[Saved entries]
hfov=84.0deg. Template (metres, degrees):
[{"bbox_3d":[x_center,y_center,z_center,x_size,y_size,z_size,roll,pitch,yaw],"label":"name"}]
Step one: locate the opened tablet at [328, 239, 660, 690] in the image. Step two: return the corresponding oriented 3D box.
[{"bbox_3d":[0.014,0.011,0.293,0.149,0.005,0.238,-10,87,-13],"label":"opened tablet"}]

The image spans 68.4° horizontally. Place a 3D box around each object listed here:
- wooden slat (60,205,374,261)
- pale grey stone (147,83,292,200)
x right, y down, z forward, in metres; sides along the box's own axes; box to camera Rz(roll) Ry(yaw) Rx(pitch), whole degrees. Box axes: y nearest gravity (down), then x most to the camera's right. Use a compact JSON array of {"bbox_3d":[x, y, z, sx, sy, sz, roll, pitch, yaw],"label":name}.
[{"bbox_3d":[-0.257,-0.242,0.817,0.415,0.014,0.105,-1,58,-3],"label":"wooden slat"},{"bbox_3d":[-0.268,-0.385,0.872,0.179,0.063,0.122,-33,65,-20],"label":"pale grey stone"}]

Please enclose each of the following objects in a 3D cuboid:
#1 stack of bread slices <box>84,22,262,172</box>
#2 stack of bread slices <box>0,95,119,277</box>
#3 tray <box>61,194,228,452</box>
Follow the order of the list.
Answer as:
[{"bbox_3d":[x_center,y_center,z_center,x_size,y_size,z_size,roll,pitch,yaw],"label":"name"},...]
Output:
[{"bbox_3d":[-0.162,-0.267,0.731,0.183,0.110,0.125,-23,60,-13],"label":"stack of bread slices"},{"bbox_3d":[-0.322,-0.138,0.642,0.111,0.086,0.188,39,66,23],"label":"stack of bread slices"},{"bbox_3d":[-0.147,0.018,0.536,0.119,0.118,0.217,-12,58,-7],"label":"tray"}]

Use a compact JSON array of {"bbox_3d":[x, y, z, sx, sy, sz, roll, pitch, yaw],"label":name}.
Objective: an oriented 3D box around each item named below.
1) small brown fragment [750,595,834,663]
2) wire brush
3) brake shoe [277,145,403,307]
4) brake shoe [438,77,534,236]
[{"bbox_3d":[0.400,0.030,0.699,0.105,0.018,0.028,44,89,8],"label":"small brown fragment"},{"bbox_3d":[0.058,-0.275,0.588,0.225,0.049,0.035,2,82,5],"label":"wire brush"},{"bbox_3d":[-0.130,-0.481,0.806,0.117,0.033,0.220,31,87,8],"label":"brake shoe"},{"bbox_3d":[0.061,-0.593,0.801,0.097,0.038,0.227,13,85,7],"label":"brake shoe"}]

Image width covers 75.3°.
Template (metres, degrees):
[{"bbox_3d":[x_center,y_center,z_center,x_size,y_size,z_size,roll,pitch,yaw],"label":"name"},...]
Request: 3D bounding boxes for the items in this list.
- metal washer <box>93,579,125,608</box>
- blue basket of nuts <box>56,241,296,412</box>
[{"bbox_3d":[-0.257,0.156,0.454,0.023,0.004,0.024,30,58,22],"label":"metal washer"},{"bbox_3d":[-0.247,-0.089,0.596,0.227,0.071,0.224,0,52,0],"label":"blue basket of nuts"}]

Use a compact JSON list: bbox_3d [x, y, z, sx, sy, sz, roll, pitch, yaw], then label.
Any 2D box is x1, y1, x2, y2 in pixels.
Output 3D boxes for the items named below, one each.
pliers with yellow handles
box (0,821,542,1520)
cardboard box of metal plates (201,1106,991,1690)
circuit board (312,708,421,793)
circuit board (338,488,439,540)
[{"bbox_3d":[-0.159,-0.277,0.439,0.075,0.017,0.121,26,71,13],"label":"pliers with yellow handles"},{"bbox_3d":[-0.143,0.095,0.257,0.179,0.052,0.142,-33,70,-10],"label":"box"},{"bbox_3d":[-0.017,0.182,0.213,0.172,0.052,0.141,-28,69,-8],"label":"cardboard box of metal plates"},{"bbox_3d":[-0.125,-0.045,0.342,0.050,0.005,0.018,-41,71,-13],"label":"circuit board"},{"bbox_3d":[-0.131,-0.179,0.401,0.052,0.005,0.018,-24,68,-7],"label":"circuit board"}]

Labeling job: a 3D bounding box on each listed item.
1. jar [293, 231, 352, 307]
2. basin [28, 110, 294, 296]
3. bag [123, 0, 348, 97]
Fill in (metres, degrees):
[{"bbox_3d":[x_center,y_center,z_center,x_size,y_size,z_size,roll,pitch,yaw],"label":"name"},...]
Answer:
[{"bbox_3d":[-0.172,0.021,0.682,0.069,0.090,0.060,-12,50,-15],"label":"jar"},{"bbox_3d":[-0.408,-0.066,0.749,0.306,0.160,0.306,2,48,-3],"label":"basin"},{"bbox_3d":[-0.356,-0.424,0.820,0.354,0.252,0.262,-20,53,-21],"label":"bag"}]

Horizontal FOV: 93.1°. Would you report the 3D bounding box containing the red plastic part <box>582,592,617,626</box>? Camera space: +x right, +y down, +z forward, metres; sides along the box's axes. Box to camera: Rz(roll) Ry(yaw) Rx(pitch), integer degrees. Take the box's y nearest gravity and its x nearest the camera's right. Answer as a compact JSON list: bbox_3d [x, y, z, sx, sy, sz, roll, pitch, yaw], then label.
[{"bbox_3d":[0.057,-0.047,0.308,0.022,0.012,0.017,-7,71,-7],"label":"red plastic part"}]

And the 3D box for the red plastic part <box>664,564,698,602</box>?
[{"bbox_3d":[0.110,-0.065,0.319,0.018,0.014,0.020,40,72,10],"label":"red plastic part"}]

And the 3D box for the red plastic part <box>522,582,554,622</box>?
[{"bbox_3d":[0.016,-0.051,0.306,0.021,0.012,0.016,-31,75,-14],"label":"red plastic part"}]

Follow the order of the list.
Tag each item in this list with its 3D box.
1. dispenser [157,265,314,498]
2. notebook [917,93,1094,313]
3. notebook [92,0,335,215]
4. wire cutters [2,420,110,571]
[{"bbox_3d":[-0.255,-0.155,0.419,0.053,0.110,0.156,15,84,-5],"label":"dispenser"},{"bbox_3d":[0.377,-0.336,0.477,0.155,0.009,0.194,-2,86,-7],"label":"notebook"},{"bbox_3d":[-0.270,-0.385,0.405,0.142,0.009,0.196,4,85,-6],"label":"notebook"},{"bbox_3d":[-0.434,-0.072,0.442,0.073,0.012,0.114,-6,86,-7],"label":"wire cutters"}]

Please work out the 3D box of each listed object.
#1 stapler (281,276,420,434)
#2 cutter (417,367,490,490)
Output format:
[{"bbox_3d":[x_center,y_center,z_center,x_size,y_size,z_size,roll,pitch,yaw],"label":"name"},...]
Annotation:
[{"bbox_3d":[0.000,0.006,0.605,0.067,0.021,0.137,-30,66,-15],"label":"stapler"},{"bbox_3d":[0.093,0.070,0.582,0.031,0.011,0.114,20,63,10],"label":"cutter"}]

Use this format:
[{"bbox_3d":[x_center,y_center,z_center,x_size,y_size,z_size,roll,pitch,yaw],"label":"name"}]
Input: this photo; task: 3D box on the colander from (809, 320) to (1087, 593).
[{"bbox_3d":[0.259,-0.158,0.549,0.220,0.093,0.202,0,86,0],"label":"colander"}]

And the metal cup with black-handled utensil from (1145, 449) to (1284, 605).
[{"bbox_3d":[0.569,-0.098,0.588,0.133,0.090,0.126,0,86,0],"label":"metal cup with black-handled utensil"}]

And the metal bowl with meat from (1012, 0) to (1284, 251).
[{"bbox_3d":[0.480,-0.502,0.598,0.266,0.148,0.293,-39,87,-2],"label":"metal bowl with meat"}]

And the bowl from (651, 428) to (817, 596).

■ Task objective
List every line above that contains the word "around".

■ Answer box
The image spans 68.4° horizontally. Place a 3D box around each object listed here:
Objective: an oriented 3D box around each item named below.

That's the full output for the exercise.